3. L’étude des effets de site
Le terme « effet de site » se réfère à l’amplification ou à l’atténuation du mouvement sismique à la surface causée par les caractéristiques locales du site.
Ces 3 domaines de recherche et de développement s’attachent à quantifier les incertitudes (tant du point de vue des données de base que des méthodes), condition nécessaire aux approches probabilistes (évaluation de type PSHA – Probabilistic Seismic Hazard Assessment) comme donnée d’entrée des Etudes Probabilistes de Sûreté.
Évaluation probabiliste de l’aléa sismique
La majorité des réglementations actuellement en vigueur dans le monde, que ce soit pour le risque “normal” ou les installations à caractère industriel ou nucléaire, demande explicitement une approche probabiliste dans l’évaluation de l’aléa sismique (Agence Internationale de l’Energie Atomique, grands barrages, risque normal en France, réglementation européenne, Eurocode 8…). L’institut SEISM travaille sur cette méthodologie probabiliste et dispose d’outils opérationnels pour évaluer l’aléa sismique sur un site donné.
La méthode probabiliste nécessite une description suffisamment élaborée du modèle sismotectonique, parfois difficile à réaliser d’après les connaissances de la sismicité et de la tectonique, notamment dans des contextes de sismicité modérée comme le domaine intraplaque. Il existe des méthodes sans zonage qui s’appuient uniquement sur la sismicité observée, ses corrélations spatiales et son taux de récurrence. Elles supposent que les événements futurs se produiront vraisemblablement dans le voisinage de ceux du passé. Ces principes, bien qu’intégrés dans un calcul probabiliste, sont très proches de l’approche déterministe. Leur limite reste donc que, dans les zones peu actives comme la France métropolitaine, l’activité n’est pas suffisamment élevée et le cycle sismique pas suffisamment court, pour que l’échantillon de sismicité observée puisse représenter une hypothèse fiable du potentiel sismique. Dans ces contextes, des méthodes fondées sur une interprétation plus complète de la sismotectonique sont généralement privilégiées. La contrepartie est que toutes les incertitudes dues au manque de connaissances et de données doivent être prises en compte afin de refléter le niveau de confiance le plus plausible. Cela nécessite un recueil d’expertise méthodique, raisonné et cohérent à toutes les étapes de la modélisation et du calcul. Or, il est encore difficile d’identifier et de discriminer les différents facteurs d’incertitudes dans la définition des sources, la prédiction du mouvement et les effets de site. La modélisation de ces incertitudes est un enjeu essentiel de l’évaluation probabiliste.

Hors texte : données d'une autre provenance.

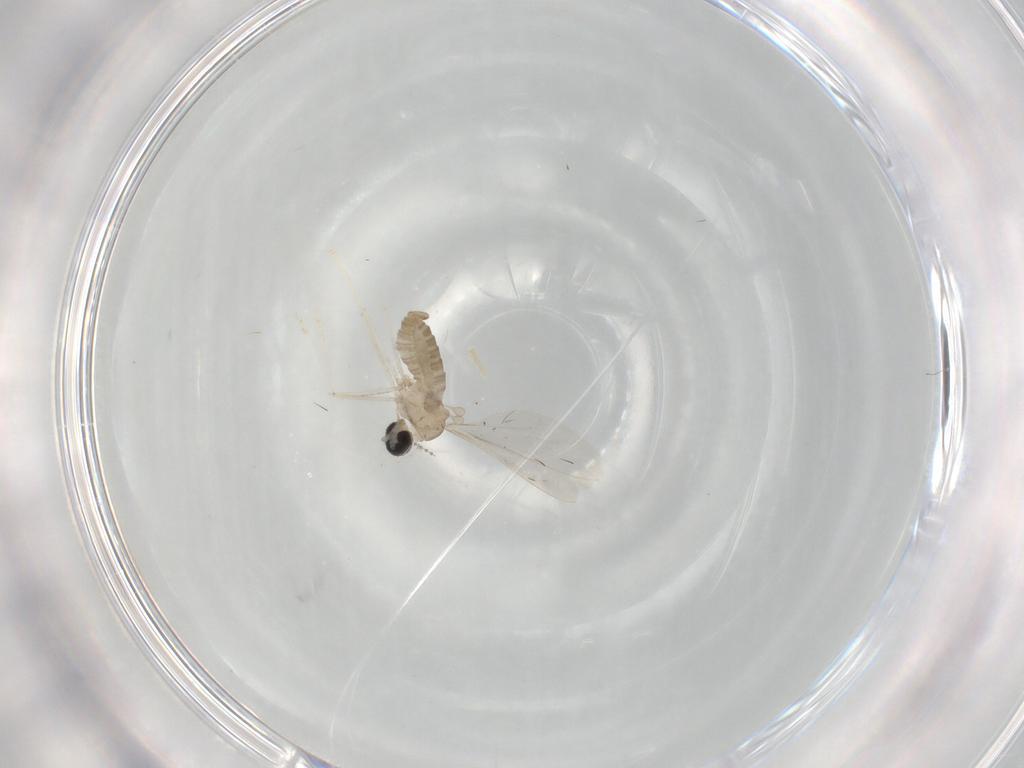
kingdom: Animalia
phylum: Arthropoda
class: Insecta
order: Diptera
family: Cecidomyiidae
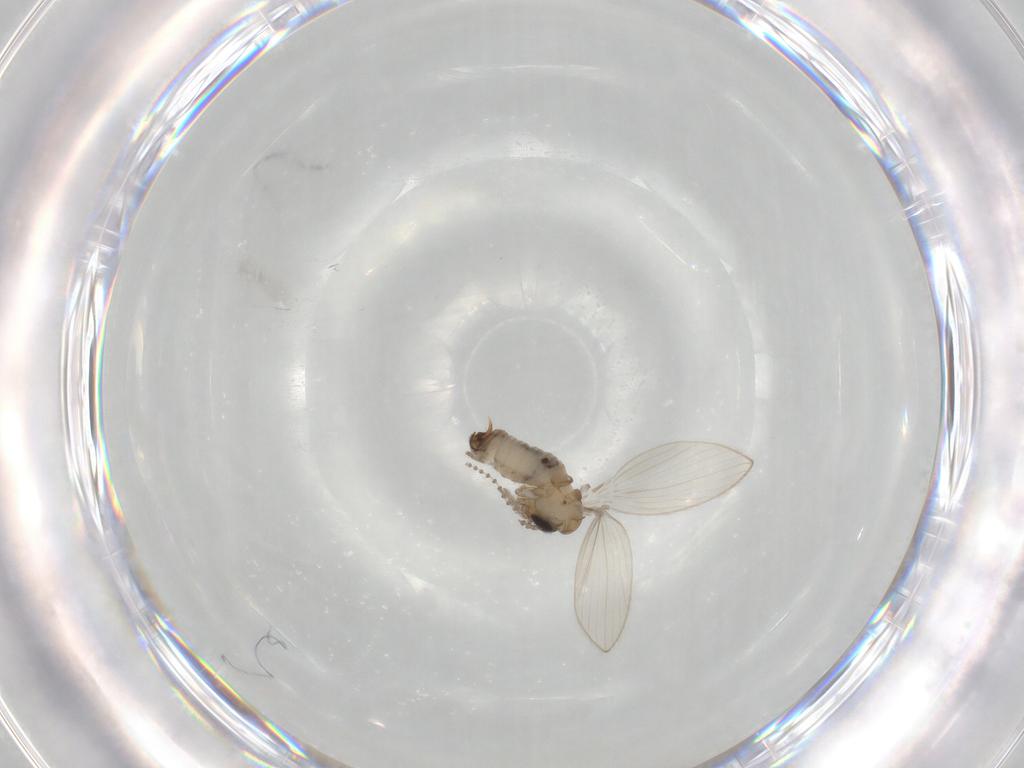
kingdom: Animalia
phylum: Arthropoda
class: Insecta
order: Diptera
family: Psychodidae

Les mouvements du sol que des installations pourraient subir pendant leur durée de vie issus des évaluations d’aléa servent ensuite au dimensionnement parasismique des structures.
Lien avec le génie parasismique
Un dernier domaine de recherche propre à l’interface entre l’aléa sismique et la vulnérabilité des structures se dégage au travers de l’étude des “indicateurs pertinents”, à savoir quels paramètres du mouvement sismique sont pertinents pour caractériser l’endommagement d’une structure ou d’un équipement donné ? L’usage du seul spectre de réponse ou de plancher ou de valeurs telles que le pic maximal d’accélération ne suffit pas à décrire le potentiel de nocivité d’un signal sismique.